Listening to the whole is an essential part of the process here, reminding me of that almost ancient act of daring to play an album the whole way through. No stop/ start, no checking your feed, no distraction. Which is almost a revolution in itself right now. Pieces are produced via a cross-section of styles, moods and imagination by twelve artists including in no particular order: Laurie Spiegel, Ryuichi Sakamoto alongside Visible Cloaks and Kelman Duran. From the tastefully haunting to more dangerously sonic this series of ideas are rapidly suggested, expanded, and then just as quickly as they arrived collapsed into the next electronic impulse. The use of the repeat play button is mandatory.
Release: April 16
Hard to escape Jamie Fielding’s hot interpretation of liquid, undulating movement as this stripped down yet massively invigorating series of incendiary rhythms feels dangerously fiery/ inescapably funky. Expanding the horizon of sound to allow for the placement of excitable futuristic effects and tantalising voices the deeply intense drums, bass and assortment of stabbing synths create a rushed, breathless experience leaving you with the sensation of exactly what did just happen!
EMPORE’s rather beautiful offshoot FACETTEN carefully collates music of a more sensuous variety. As evidenced on this new single from fourthlake (aka Christoph Vogel / Beat Freek) which is as much about subtle charm as it is about deeper reasoning. The drums almost seem there in the background as the atmospheric swirl of charming musicality persuades your imagination across the stereo spectrum. Matik’s Drum and Bass styled remix then adds extra flair into the energetic rhythms employed fusing the haunting landscapes of music together while sounding like the perfect compliment.

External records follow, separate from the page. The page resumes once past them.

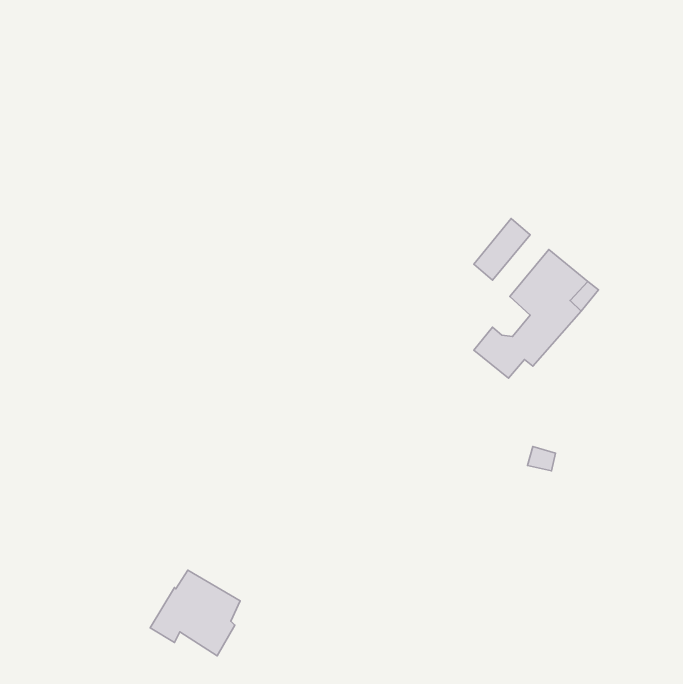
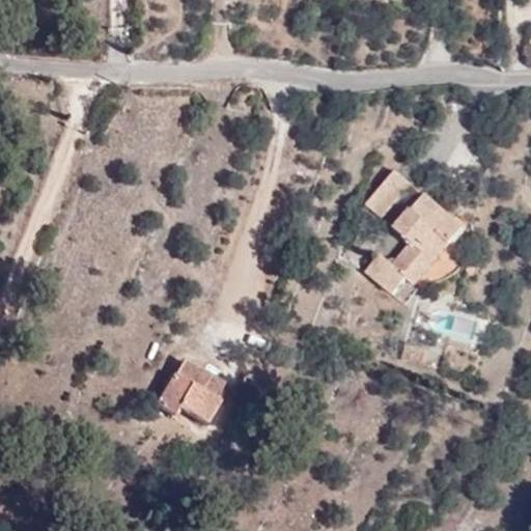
building: [150,570,240,656] -> [153,359,223,425]

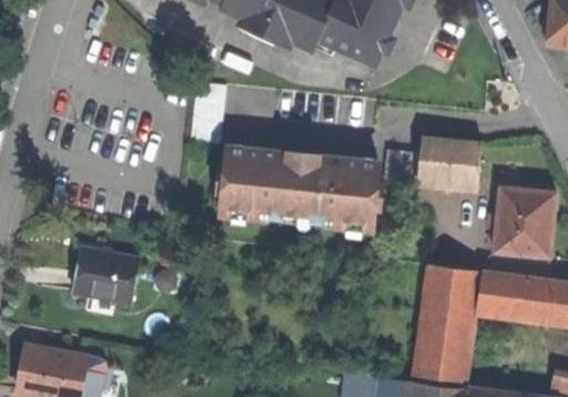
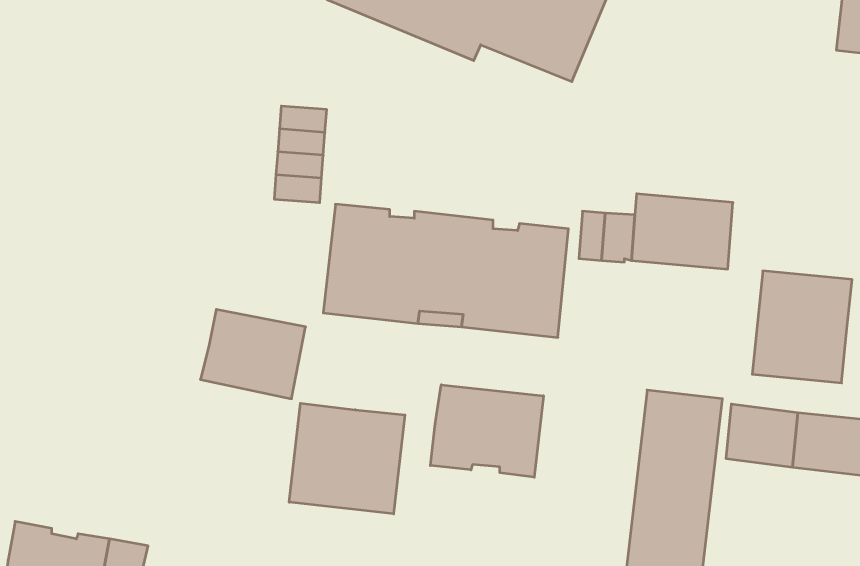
building: [71,251,138,307] -> [200,309,306,399]
building: none -> [430,385,543,477]
building: none -> [289,403,405,514]

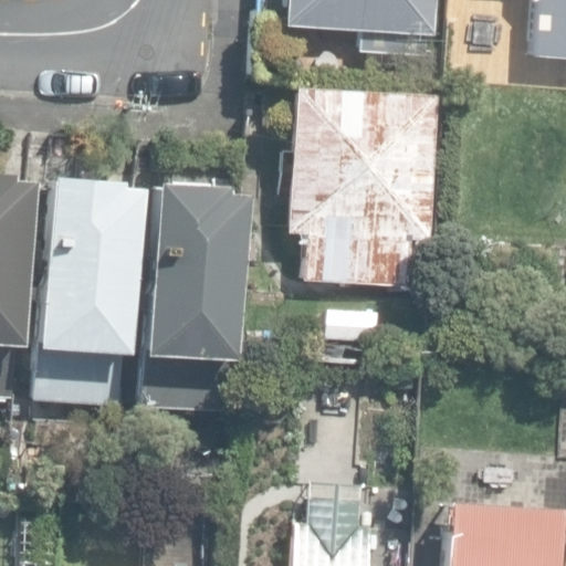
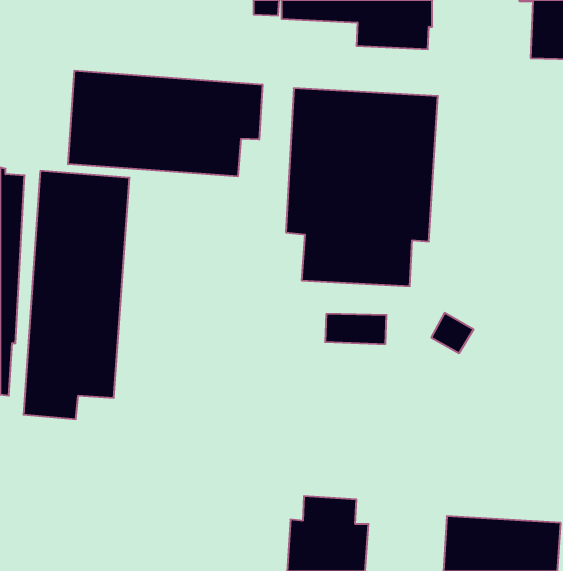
building: none -> [68,71,262,176]
building: [142,179,247,409] -> none

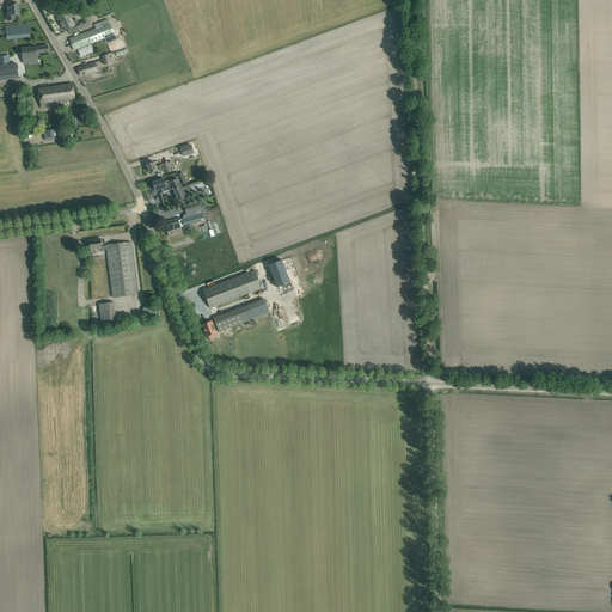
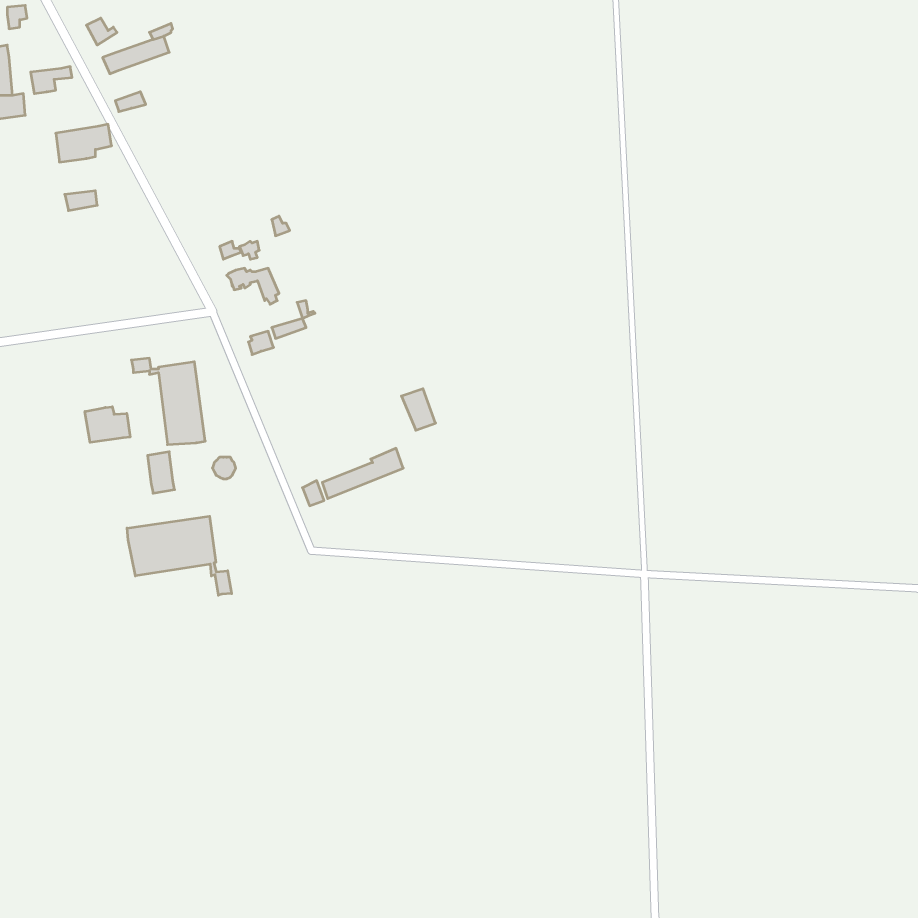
building: [202,269,261,307] -> none
building: none -> [85,407,130,442]
building: none -> [127,516,232,595]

Produced as the soundtrack to a documentary by Volker Heise, ‘Herbst 1929, Schatten Über Babylon’, offering historical insight to the third season of the television series Babylon Berlin, Thomas Fehlmann has created a wonderfully evocative selection of music diving headfirst into the resolution of grainy atmosphere, lost memory and the sequence of time. Pieces like Mit Ausblick drip with a brilliant intensity, others like Umarmt pulse with distant drums accompanied by a more joyous expectation. Either way this is a particularly stunning listen that will transport your consciousness far and wide. A further expanse of narration amid motion then continues with tracks like Vulkan existing in the glitch of imagination looping noises that combine the opposites of warmth and icy despair, while others such as Abgestellt feel Minimal and jerky. Again it all plays in illuminating fashion provoking a deeper, soul searching response that isn’t always comfortable, yet is always sincerely rewarding.